------ GIVEN PASSAGE

Appeals Court Hears Proposition 8

A federal appeals court began considering Proposition 8, California’s ban on gay marriage today, reviewing Judge Vaughn Walker's ruling that it was unconstitutional. The Associated Press reports that the Proposition 8 defense was less than stellar.

The defenders of California's gay marriage ban took a pummeling during the first federal trial to explore the civil rights implications of outlawing same-sex marriages. They summoned only two witnesses, one of whom left the stand looking thrashed. Even the lead attorney was left groping for words when pressed to explain how allowing gays and lesbians to wed would undermine traditional unions.

If the courtroom had been a boxing ring, the referee would have called a knockout.

Yet lawyers for the ban's sponsors say their side was on the ropes for a reason: They disputed that live testimony and reams of evidence were relevant to a lawsuit against the voter-approved Proposition 8, so they did not provide it. In their view, the proceedings were a "a show trial," and they were willing to invite the unfavorable verdict they eventually got while betting they would win in a later round where the ground rules would be different.

The Wall Street Journal reports that the the case could also be appealed again to Ninth Circuit judges or to the Supreme Court, which would consider same-sex marriage for the first time. Court proceedings were televised on C-SPAN.

Update: Several evangelicals joined an interfaith statement released Monday by the U.S. Conference of Catholic Bishops describing marriage as "the permanent and faithful union of one man and one woman." The list of signers included the following:

Leith Anderson
President
National Association of Evangelicals

Dr. George O. Wood
General Superintendent
Assemblies of God

Dr. Richard Land
President
Southern Baptist Ethics & Religious Liberty Commission

Dr. Thomas E. Armiger
Dr. Jo Anne Lyon
Dr. Jerry G. Pence
The Board of General Superintendents
The Wesleyan Church

Dr. Gary M. Benedict
President
The Christian and Missionary Alliance

Glenn C. Burris Jr.
President
The Foursquare Church

The Most Rev. Robert Duncan
Archbishop, Anglican Church in North America
Bishop, Anglican Diocese of Pittsburgh

Bishop Harry Jackson
Senior Pastor, Hope Christian Church
Bishop, Fellowship of International Churches


Rev. Samuel Rodriguez
President
National Hispanic Christian Leadership Conference

Comments

Hey guys,

How about a post on the Dream ACT which is scheduled for a vote any day now. Many evangelical Christian leaders have come out in support of it but Christians on the ground think it's about supporting illegal behavior. About 2 million lives are on hold and I think this issue deserves a conversation.

------------

▶ COMPLETE THE FOLLOWING:
A – Reproduce the Proposition 8 article word for word, from "Appeals Court Hears" up to and including "undermine traditional unions.".
B – Render this sentence from the Proposition 8 article in Spanish: "If the courtroom had been a boxing ring, the referee would have called a knockout."

------ SUPPLIED MATERIAL

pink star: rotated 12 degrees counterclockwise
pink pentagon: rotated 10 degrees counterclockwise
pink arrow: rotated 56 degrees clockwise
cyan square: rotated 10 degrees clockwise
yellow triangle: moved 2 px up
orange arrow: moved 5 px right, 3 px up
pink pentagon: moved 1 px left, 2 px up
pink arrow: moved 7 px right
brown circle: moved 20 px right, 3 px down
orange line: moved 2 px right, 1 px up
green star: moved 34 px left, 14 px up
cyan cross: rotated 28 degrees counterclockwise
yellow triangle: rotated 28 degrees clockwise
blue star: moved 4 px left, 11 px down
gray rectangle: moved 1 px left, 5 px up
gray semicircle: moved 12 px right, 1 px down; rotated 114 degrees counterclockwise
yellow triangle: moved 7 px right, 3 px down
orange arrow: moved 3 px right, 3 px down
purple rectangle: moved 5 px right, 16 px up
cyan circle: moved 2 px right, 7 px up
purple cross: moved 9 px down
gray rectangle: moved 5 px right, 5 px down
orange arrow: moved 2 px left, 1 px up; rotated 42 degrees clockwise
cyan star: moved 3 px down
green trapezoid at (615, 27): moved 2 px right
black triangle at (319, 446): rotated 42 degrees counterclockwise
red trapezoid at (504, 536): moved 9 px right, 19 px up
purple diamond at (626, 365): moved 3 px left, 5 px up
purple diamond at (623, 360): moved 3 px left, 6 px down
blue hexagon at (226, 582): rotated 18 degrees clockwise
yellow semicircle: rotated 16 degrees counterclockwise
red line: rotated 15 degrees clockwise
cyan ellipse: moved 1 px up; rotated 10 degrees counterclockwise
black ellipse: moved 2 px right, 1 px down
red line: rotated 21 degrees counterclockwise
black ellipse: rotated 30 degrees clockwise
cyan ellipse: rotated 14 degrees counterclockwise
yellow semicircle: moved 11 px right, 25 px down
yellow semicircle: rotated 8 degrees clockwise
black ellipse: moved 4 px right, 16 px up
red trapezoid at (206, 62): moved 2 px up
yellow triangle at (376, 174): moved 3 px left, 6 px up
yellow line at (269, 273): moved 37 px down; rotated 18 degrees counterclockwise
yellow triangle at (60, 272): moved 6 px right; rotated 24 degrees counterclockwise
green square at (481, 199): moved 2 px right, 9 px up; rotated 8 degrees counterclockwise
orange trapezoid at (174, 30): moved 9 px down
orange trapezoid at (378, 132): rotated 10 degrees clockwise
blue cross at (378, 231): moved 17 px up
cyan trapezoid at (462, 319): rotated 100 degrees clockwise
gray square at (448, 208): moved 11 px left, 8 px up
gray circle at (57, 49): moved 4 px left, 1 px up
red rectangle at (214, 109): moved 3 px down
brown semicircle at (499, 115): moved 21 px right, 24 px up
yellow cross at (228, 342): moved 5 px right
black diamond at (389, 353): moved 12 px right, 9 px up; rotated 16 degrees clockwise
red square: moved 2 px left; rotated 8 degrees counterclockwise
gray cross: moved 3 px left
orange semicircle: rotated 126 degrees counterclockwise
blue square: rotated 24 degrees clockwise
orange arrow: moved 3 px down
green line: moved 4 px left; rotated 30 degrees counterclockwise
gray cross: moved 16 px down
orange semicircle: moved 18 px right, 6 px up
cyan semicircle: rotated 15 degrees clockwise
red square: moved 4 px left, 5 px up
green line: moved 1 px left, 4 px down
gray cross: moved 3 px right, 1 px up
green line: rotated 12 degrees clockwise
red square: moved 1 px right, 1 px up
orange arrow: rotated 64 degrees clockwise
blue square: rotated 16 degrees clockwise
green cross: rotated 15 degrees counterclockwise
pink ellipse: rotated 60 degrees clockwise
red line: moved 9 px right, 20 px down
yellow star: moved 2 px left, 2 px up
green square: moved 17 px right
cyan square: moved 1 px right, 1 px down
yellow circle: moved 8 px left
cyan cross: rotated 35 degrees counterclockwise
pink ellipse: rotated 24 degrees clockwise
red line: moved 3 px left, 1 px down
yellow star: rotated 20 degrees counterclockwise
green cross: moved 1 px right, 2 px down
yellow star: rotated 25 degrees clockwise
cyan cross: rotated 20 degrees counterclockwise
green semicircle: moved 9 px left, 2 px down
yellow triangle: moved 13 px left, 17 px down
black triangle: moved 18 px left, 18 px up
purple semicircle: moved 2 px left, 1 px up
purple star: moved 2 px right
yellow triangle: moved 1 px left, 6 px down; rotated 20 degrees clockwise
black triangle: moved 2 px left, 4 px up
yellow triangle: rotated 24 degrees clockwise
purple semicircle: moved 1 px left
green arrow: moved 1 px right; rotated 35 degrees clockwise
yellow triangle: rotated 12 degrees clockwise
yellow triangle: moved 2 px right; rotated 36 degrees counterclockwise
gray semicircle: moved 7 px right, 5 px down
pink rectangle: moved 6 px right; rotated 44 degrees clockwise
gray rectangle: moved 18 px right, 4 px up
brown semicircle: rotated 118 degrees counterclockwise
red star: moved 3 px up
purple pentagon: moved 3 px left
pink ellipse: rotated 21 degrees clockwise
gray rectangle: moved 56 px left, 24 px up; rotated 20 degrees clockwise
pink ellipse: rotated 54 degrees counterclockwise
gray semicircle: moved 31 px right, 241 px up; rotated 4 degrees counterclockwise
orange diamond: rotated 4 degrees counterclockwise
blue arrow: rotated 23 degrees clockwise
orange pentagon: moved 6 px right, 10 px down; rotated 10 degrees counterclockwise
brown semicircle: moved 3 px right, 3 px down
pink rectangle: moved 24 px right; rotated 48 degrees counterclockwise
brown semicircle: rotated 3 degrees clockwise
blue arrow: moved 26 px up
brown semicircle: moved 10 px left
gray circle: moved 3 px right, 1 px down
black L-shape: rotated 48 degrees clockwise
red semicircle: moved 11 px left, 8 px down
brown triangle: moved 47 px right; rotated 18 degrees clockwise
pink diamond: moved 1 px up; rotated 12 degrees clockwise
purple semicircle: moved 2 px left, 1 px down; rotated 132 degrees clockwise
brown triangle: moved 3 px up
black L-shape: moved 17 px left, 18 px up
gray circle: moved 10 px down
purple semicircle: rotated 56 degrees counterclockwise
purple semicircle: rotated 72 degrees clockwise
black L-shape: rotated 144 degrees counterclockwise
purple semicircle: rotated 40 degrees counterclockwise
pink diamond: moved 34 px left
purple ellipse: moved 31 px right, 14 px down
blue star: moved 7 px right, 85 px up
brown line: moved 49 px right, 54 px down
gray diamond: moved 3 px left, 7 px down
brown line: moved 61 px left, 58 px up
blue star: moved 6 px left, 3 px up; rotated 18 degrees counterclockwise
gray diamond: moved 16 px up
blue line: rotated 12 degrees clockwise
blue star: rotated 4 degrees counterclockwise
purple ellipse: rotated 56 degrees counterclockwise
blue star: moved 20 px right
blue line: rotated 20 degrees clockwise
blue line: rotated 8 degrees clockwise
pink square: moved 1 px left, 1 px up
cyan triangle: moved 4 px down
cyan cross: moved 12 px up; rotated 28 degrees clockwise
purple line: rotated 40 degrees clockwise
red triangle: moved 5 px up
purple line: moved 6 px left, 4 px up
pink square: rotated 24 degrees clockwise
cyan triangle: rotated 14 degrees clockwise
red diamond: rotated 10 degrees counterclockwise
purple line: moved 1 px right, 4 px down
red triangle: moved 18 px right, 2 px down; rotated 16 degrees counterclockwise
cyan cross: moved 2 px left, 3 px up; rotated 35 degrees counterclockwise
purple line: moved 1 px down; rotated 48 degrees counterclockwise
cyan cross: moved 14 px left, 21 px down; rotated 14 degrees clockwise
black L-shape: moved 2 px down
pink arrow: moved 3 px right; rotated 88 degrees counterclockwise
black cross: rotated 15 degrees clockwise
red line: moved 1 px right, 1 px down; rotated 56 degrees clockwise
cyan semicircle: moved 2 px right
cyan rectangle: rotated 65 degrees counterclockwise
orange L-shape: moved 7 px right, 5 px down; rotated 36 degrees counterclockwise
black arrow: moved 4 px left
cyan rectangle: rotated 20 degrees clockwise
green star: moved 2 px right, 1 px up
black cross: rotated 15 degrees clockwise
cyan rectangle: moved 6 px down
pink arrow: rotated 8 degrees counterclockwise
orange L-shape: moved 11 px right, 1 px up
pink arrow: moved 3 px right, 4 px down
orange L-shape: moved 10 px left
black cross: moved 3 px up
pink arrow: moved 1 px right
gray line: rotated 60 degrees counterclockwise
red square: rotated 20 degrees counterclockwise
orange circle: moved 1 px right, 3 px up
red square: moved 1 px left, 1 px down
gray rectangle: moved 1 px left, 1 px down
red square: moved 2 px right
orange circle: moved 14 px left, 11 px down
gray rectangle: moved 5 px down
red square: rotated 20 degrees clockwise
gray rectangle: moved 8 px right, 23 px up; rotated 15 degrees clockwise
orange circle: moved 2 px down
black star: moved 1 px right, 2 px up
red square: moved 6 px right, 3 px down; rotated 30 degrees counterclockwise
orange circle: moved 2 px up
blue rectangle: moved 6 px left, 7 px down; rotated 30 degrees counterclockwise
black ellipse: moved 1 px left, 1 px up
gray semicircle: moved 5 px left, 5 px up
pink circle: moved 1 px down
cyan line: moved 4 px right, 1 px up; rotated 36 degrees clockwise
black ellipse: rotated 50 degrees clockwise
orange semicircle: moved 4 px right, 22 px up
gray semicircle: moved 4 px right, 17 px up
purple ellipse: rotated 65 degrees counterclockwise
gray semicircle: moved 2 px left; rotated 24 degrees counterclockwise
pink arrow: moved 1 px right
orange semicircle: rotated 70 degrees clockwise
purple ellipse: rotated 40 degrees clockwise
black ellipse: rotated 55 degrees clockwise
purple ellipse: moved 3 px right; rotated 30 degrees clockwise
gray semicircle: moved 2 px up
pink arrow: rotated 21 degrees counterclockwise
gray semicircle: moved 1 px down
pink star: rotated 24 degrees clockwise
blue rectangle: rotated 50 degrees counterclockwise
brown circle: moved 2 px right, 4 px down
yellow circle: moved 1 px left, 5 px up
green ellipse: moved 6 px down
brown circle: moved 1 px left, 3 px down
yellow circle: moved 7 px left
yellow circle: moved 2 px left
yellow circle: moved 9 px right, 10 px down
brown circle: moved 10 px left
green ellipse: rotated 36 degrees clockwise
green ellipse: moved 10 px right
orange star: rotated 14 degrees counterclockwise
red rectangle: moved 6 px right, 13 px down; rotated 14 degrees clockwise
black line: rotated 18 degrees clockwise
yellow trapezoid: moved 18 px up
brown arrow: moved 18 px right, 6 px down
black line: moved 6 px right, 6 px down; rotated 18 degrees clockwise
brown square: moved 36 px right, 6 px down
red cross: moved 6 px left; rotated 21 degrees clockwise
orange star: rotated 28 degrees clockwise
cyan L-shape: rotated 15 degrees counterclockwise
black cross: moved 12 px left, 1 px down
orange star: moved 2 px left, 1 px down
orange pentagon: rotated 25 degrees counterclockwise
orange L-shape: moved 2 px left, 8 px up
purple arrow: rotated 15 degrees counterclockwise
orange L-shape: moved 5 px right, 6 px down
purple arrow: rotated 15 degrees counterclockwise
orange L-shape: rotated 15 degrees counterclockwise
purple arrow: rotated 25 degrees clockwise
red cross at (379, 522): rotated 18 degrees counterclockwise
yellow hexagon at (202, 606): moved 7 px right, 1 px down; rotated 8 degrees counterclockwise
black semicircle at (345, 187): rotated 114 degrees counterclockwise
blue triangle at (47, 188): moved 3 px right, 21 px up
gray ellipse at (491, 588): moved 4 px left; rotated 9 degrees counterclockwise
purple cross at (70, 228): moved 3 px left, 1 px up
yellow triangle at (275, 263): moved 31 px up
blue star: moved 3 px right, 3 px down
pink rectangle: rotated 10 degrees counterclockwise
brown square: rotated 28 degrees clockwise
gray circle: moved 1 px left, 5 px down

------------

▶ OUTPUTS BY TASK:
A –
Appeals Court Hears Proposition 8

A federal appeals court began considering Proposition 8, California’s ban on gay marriage today, reviewing Judge Vaughn Walker's ruling that it was unconstitutional. The Associated Press reports that the Proposition 8 defense was less than stellar.

The defenders of California's gay marriage ban took a pummeling during the first federal trial to explore the civil rights implications of outlawing same-sex marriages. They summoned only two witnesses, one of whom left the stand looking thrashed. Even the lead attorney was left groping for words when pressed to explain how allowing gays and lesbians to wed would undermine traditional unions.

B – Si la sala del tribunal hubiera sido un ring de boxeo, el árbitro habría declarado un nocaut.